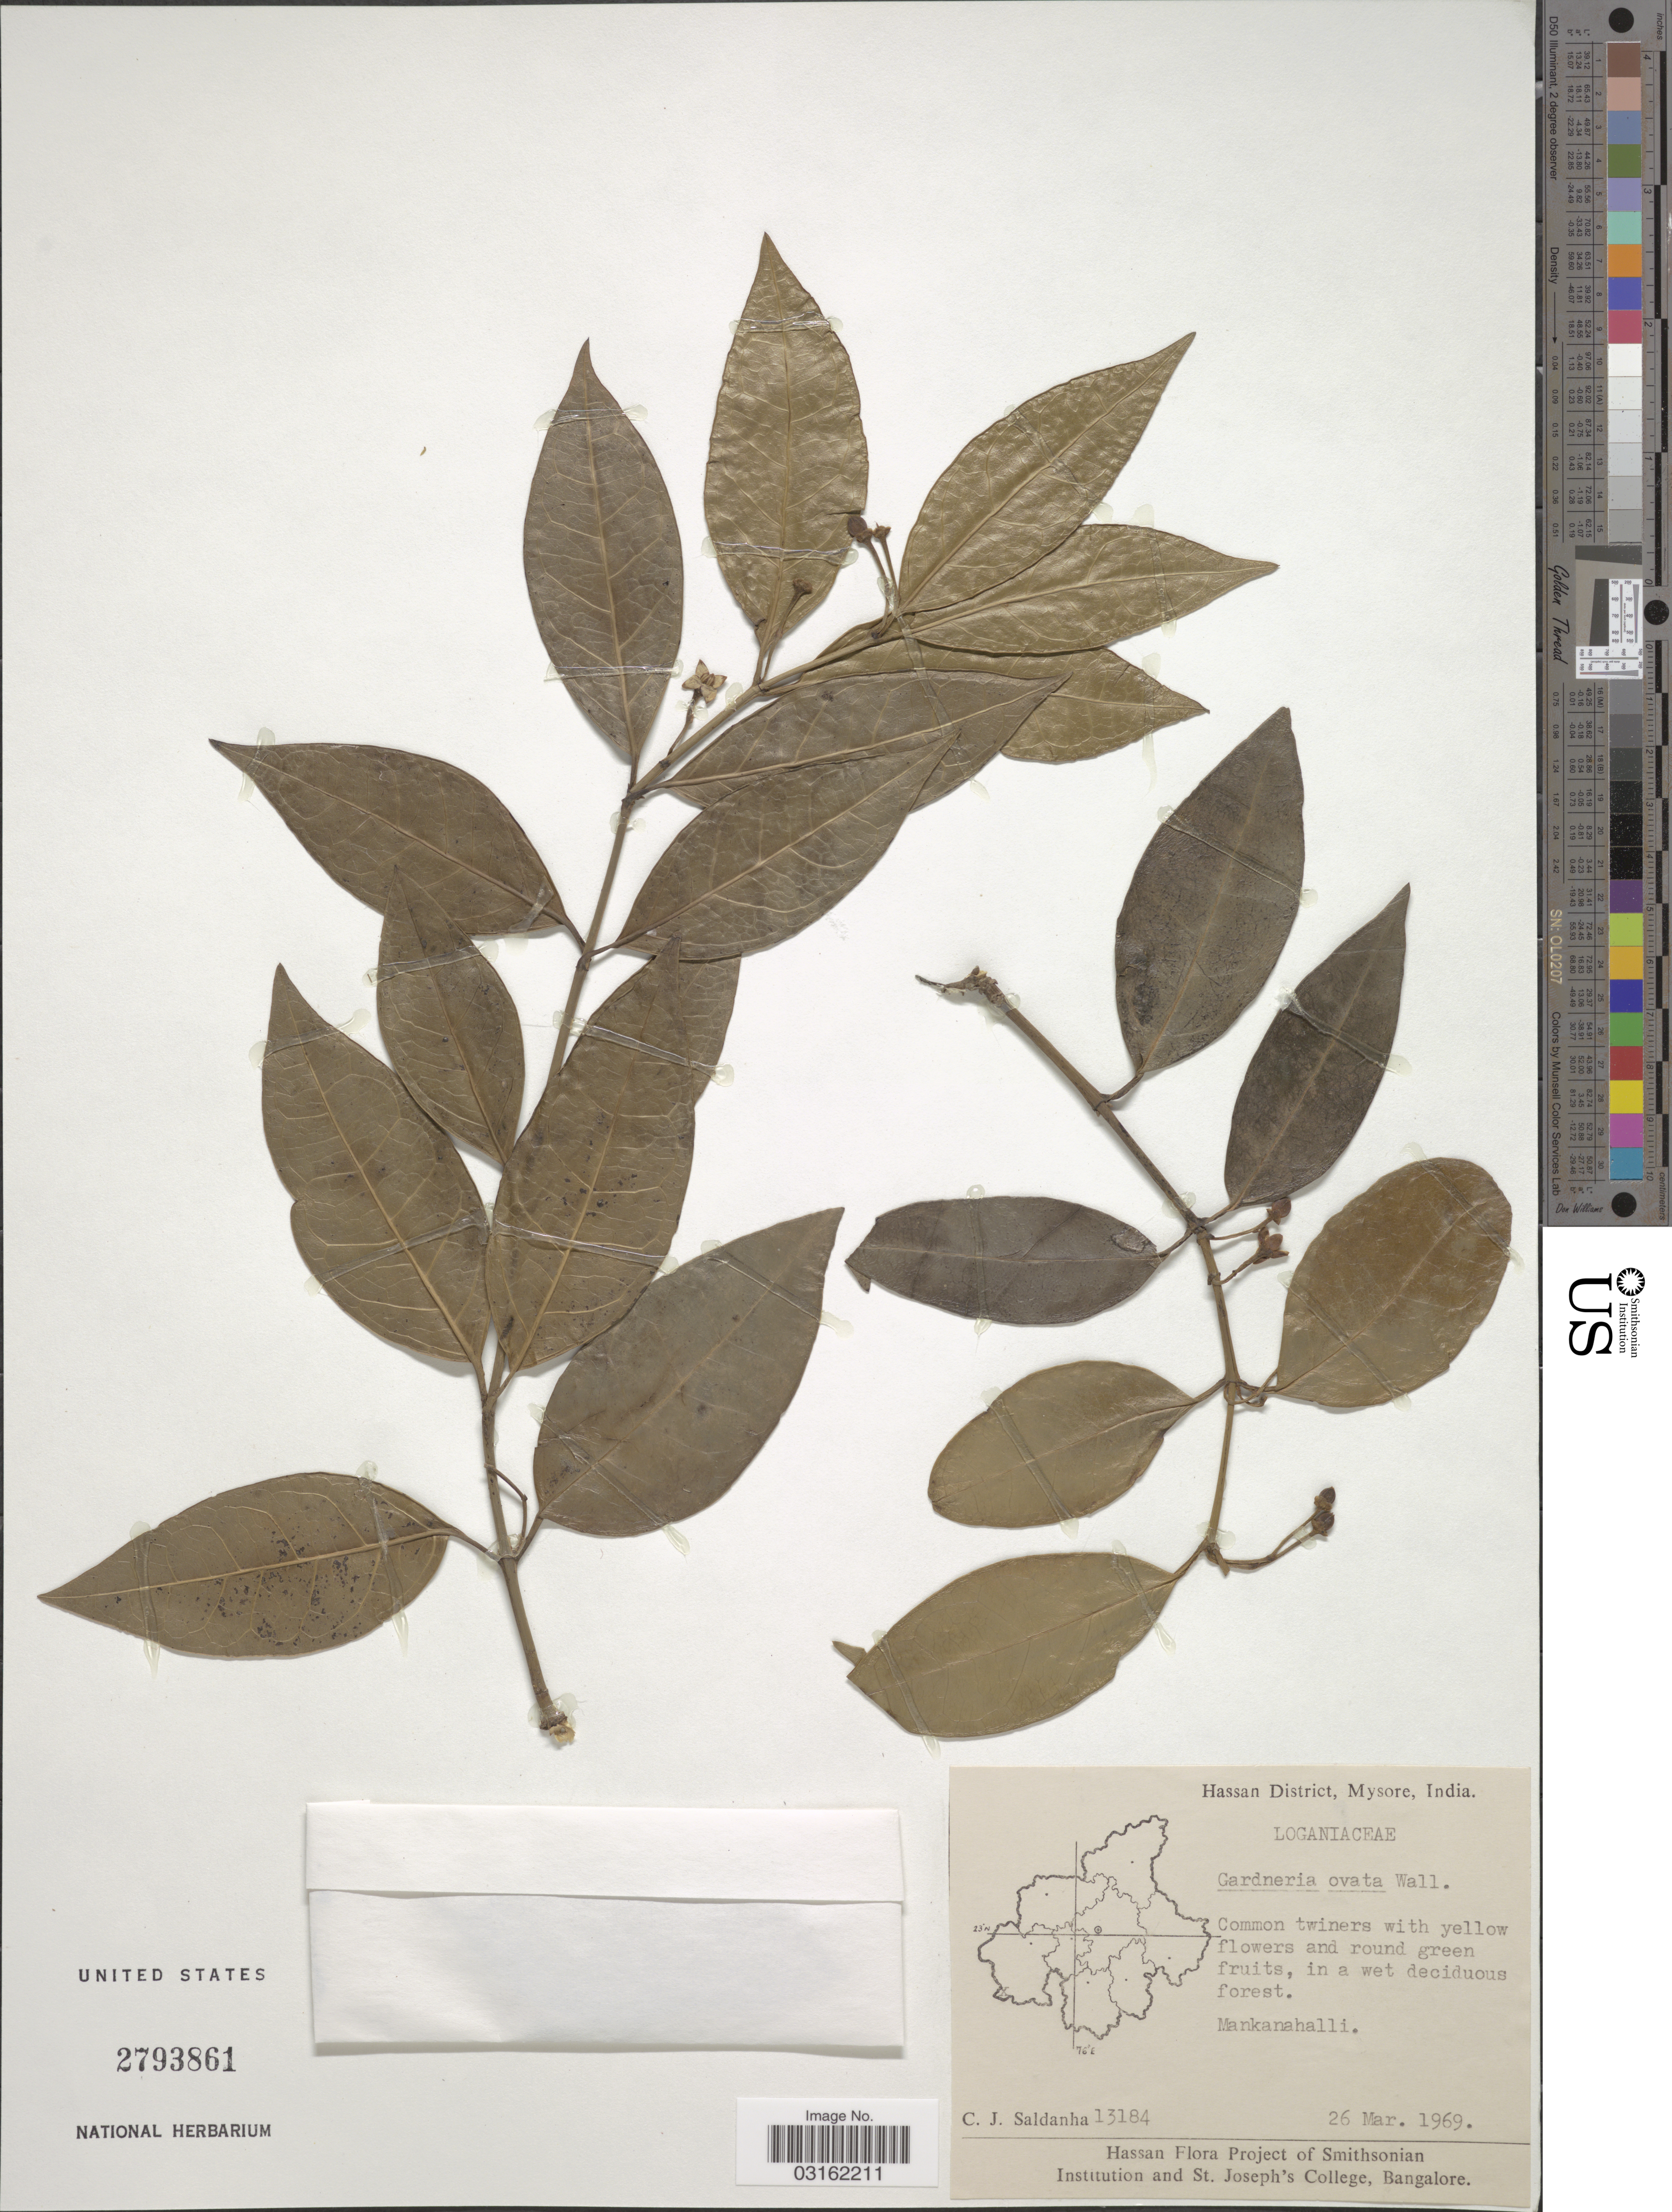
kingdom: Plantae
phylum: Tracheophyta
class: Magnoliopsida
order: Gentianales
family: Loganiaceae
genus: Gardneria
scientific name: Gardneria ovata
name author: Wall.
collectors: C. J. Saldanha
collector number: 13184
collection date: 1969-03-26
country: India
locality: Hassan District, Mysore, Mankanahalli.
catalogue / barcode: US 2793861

---

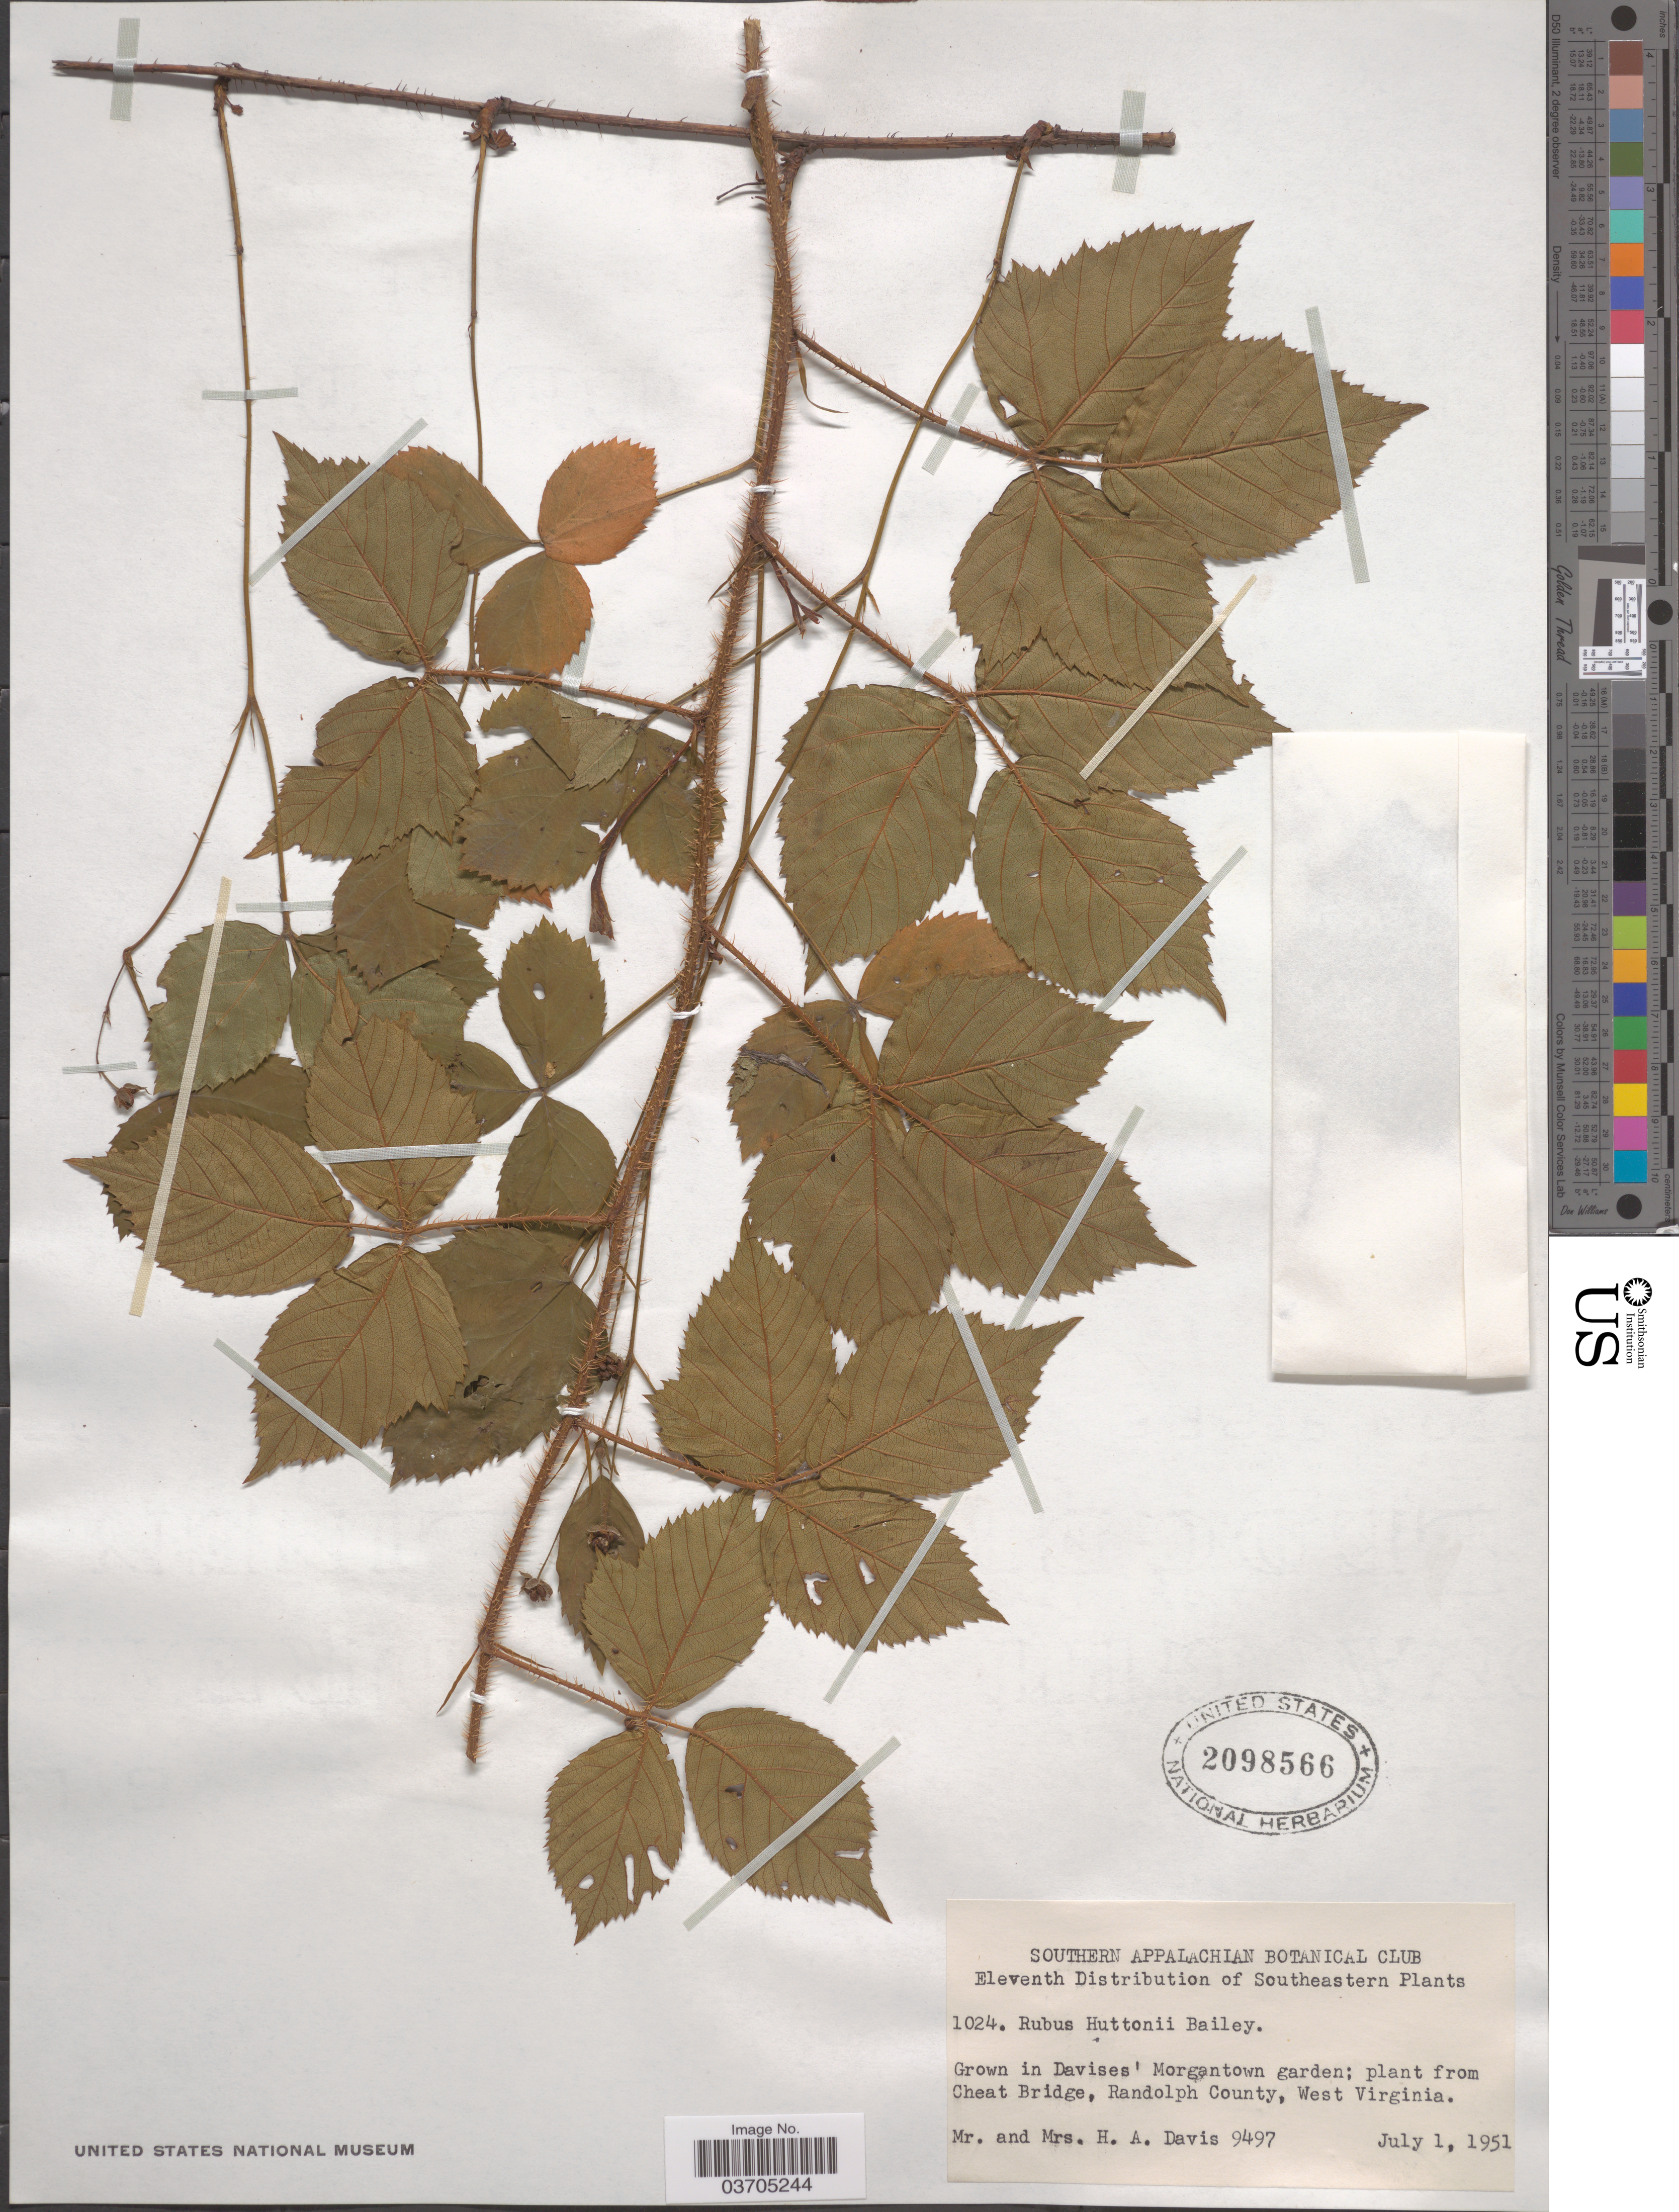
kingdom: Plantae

Goal: Copy out the lines of the material from the one containing "phylum: Tracheophyta" through the one containing "locality: Hassan District, Mysore, Mankanahalli.", with both of those lines included.

Exercise output:
phylum: Tracheophyta
class: Magnoliopsida
order: Gentianales
family: Loganiaceae
genus: Gardneria
scientific name: Gardneria ovata
name author: Wall.
collectors: C. J. Saldanha
collector number: 13184
collection date: 1969-03-26
country: India
locality: Hassan District, Mysore, Mankanahalli.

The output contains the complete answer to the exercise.